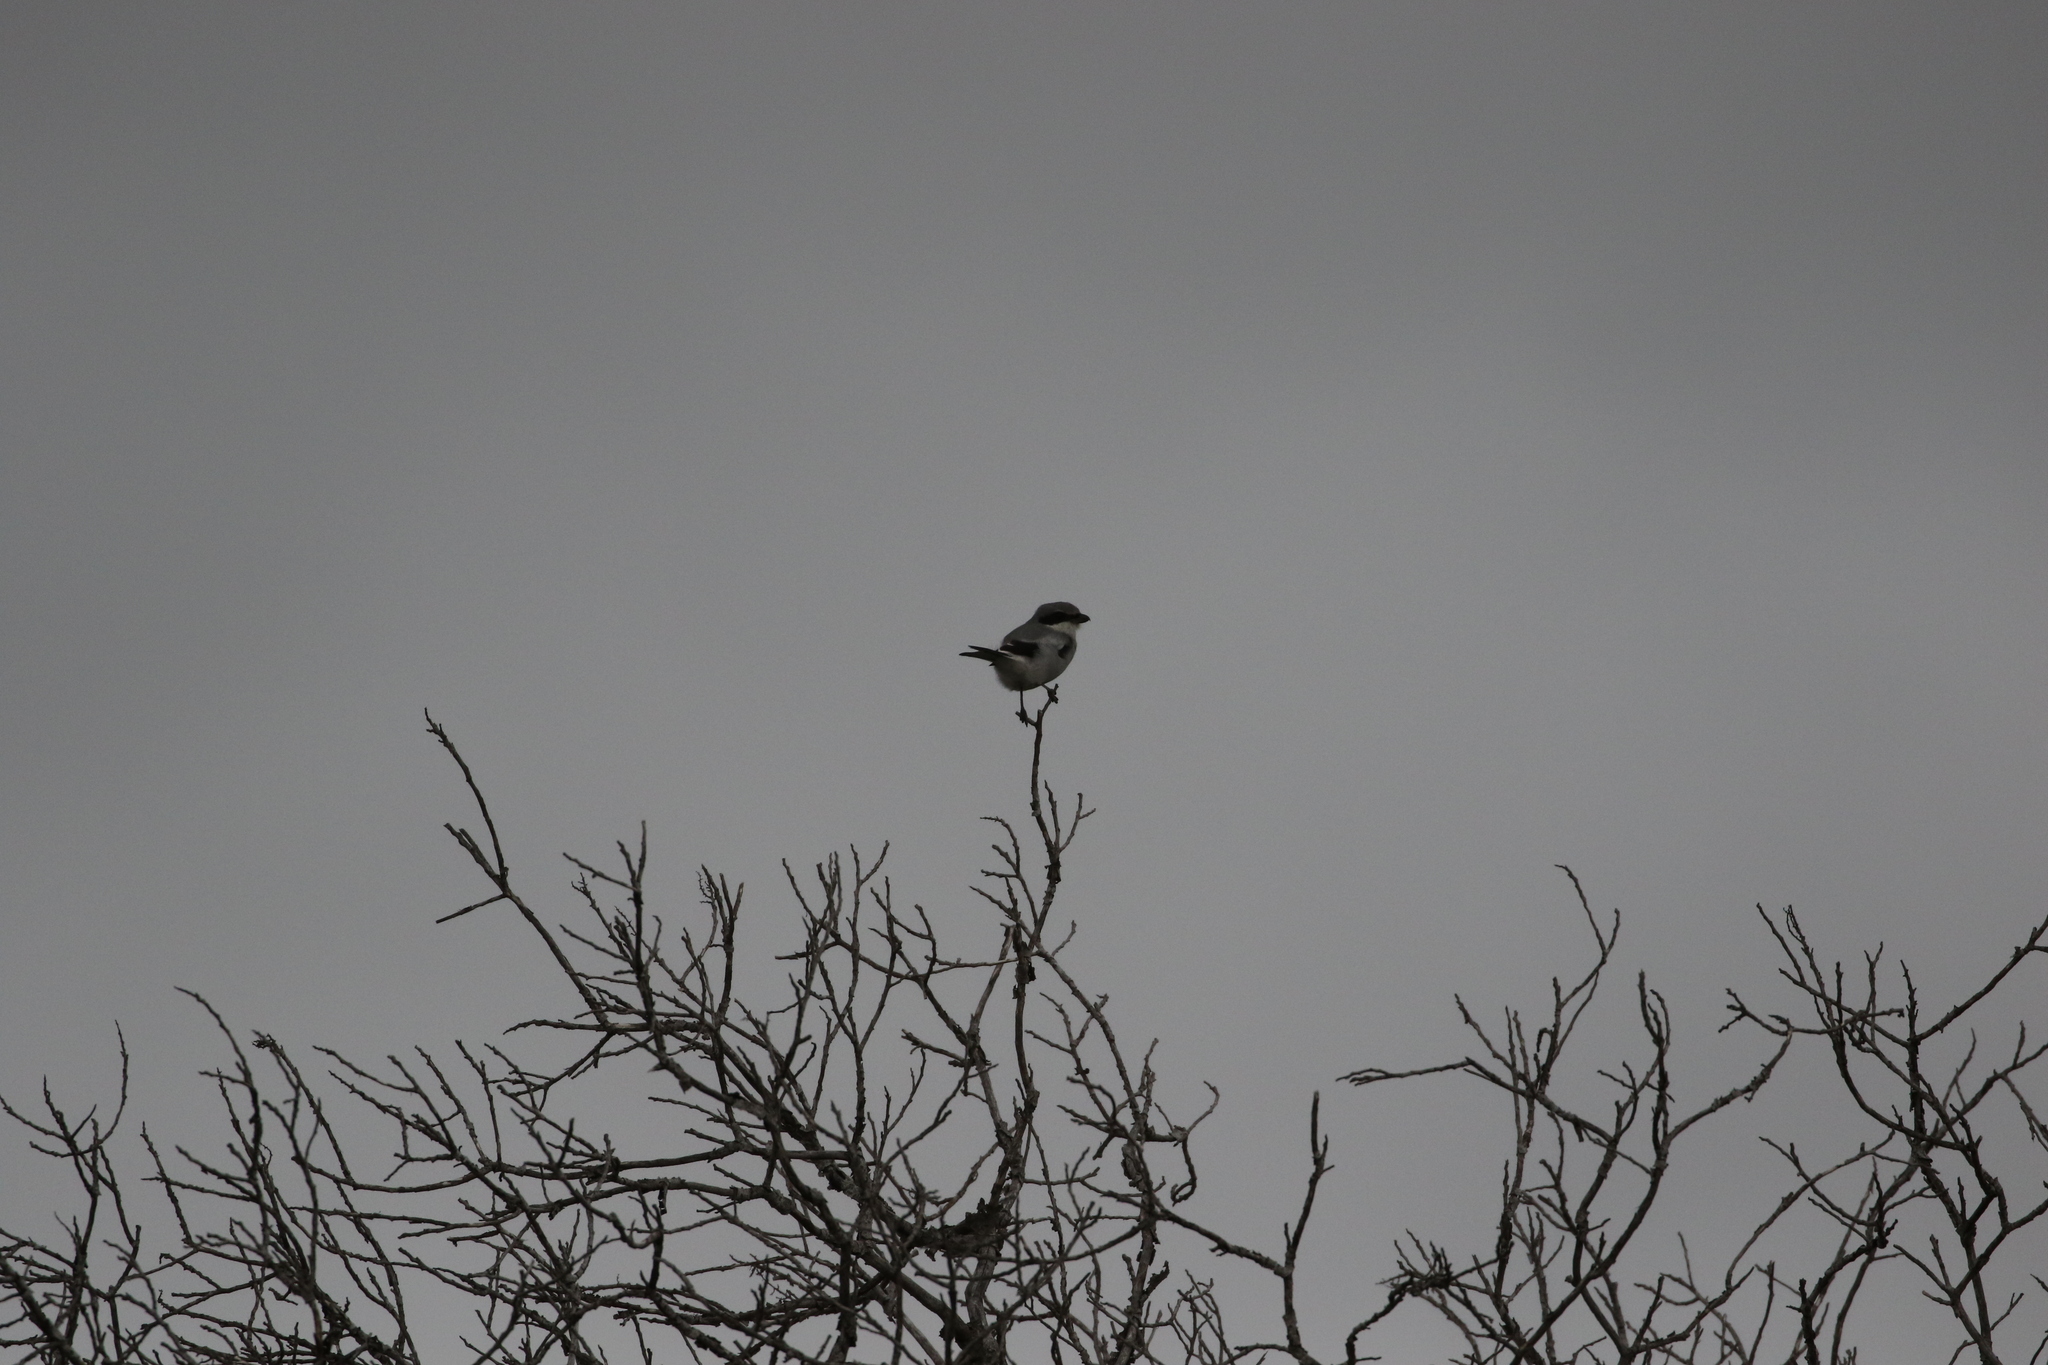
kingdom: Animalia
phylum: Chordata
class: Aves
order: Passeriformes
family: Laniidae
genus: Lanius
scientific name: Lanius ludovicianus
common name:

• • • • • • •

### What you have to do
Quote every line of the data above word for word, leaving out the pictures.

### Task answer
kingdom: Animalia
phylum: Chordata
class: Aves
order: Passeriformes
family: Laniidae
genus: Lanius
scientific name: Lanius ludovicianus
common name:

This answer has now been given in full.